+++ Text provided

I don't know how much of this, if any, the SDK you're using does for you, but the approach when reconnecting is generally:

  1. try to resume (re-activate) your old session. If this is successful your subscriptions will already exist and all you need to do is send more PublishRequests. Since you're trying to test by closing the session this probably won't work.

  2. create a new session and then call the TransferSubscription service to transfer the previous subscriptions to your new session. You can then start sending PublishRequests and you'll get the queued notifications.

Again, depending on the stack/SDK/toolkit you're using some or none of this may be handled for you.

++++++

_Task objective_. Update the text on reconnecting: repeat the part that opens with the words containing "1. try to resume" and closes with "the queued notifications.", putting "connection" wherever "session" appears.

+++ Given data

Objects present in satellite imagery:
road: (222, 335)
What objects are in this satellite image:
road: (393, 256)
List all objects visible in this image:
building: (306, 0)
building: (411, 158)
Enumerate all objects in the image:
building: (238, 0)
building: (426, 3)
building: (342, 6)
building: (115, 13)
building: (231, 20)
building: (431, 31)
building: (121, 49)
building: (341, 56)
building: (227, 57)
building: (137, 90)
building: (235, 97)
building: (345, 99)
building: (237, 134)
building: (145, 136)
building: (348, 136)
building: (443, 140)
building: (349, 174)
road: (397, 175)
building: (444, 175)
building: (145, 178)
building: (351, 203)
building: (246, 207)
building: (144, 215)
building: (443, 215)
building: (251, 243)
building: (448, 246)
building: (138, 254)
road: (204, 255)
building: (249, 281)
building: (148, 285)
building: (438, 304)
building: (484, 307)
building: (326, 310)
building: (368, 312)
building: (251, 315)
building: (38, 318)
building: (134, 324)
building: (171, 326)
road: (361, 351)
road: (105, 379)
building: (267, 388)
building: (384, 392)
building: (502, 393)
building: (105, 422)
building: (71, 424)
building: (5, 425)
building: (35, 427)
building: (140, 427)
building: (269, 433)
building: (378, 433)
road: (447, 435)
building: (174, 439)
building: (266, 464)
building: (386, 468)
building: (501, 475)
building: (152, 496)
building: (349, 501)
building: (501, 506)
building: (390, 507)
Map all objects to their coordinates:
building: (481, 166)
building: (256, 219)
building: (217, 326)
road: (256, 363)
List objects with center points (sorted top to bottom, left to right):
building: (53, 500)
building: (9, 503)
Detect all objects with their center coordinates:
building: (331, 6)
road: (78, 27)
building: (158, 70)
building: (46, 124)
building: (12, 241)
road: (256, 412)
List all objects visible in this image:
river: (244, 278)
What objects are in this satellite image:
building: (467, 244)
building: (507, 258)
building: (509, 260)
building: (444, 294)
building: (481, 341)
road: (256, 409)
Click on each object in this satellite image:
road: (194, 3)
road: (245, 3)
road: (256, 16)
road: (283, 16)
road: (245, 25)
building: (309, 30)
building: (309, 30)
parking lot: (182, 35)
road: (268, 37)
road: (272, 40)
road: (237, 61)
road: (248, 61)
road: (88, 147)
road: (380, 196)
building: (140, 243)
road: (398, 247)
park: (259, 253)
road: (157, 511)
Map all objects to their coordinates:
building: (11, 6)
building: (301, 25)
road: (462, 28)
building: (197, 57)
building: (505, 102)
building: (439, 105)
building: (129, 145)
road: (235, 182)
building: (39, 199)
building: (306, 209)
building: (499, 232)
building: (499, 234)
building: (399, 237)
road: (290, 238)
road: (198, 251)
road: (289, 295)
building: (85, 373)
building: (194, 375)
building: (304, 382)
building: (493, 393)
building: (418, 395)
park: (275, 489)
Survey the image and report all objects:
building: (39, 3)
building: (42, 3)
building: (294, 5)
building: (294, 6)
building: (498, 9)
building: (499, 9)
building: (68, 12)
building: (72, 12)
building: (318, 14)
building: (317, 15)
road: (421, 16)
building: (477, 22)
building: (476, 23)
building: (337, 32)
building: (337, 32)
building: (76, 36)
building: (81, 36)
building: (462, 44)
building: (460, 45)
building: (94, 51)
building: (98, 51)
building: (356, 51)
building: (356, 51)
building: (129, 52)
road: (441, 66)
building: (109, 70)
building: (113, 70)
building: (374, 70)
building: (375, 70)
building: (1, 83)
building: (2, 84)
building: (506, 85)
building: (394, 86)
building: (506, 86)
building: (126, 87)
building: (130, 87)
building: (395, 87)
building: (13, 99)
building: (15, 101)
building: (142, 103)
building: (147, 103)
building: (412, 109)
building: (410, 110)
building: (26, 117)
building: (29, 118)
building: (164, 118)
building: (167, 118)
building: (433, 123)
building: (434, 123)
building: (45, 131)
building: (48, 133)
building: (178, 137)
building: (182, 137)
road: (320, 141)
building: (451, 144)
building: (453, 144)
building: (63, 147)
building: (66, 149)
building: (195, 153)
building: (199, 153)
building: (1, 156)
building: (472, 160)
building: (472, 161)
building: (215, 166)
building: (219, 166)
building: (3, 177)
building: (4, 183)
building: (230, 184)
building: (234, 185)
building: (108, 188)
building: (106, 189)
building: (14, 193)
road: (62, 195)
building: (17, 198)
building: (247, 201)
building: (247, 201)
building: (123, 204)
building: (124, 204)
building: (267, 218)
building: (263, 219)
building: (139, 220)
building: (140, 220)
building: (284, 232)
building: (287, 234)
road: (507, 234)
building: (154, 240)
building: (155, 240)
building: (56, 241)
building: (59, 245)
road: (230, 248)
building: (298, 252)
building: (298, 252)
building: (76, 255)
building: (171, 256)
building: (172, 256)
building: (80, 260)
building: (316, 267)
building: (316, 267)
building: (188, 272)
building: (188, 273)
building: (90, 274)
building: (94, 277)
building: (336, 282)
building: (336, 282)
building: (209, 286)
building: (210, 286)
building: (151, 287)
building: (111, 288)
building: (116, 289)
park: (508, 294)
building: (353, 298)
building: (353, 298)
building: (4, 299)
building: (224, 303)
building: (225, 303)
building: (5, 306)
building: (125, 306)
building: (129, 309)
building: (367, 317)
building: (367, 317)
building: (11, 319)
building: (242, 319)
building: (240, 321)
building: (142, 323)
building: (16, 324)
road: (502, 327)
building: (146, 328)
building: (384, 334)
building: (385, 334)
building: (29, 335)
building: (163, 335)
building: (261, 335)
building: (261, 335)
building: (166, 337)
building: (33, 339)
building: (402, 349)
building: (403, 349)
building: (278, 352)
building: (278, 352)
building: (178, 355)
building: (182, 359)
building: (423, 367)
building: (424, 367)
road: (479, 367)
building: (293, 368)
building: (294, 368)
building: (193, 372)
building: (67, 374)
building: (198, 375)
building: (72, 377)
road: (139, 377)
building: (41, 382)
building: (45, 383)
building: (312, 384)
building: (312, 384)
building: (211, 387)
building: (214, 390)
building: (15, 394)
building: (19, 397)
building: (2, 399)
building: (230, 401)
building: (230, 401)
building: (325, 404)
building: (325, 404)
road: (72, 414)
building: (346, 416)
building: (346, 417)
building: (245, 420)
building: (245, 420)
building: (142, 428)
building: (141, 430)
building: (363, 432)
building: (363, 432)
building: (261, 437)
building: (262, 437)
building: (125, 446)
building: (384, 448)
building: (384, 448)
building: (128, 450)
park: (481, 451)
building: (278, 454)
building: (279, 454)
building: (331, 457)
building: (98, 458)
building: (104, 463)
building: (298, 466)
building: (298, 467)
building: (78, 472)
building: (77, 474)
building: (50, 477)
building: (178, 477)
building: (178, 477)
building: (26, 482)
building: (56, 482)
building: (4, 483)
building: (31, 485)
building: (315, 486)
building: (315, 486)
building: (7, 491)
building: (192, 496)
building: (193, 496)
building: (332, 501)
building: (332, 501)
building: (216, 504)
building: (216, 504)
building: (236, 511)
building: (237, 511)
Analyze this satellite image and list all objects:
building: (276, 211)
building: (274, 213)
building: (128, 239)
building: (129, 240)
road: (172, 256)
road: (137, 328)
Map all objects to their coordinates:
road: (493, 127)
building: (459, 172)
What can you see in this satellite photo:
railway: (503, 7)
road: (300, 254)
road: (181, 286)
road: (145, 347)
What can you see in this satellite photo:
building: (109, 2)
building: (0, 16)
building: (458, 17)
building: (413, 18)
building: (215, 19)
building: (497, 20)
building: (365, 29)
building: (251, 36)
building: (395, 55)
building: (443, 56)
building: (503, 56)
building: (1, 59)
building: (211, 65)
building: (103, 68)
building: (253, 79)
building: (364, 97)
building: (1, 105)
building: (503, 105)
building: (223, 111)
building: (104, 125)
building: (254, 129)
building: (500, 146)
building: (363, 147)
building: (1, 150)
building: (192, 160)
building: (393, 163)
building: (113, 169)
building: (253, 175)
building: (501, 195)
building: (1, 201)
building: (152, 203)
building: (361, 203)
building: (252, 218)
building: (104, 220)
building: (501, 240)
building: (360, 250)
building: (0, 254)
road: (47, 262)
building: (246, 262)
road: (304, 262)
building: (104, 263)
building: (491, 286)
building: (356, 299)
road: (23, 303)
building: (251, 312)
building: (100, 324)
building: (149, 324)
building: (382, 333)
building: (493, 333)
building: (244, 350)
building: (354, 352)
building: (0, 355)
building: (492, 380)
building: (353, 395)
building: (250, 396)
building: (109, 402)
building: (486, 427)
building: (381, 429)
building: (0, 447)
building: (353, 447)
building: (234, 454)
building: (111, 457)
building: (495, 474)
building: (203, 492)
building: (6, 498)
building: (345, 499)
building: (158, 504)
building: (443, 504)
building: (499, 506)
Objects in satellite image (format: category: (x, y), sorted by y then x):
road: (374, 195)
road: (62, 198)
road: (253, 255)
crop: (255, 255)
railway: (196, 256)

++++++

_Final answer_.
1. try to resume (re-activate) your old connection. If this is successful your subscriptions will already exist and all you need to do is send more PublishRequests. Since you're trying to test by closing the connection this probably won't work.

  2. create a new connection and then call the TransferSubscription service to transfer the previous subscriptions to your new connection. You can then start sending PublishRequests and you'll get the queued notifications.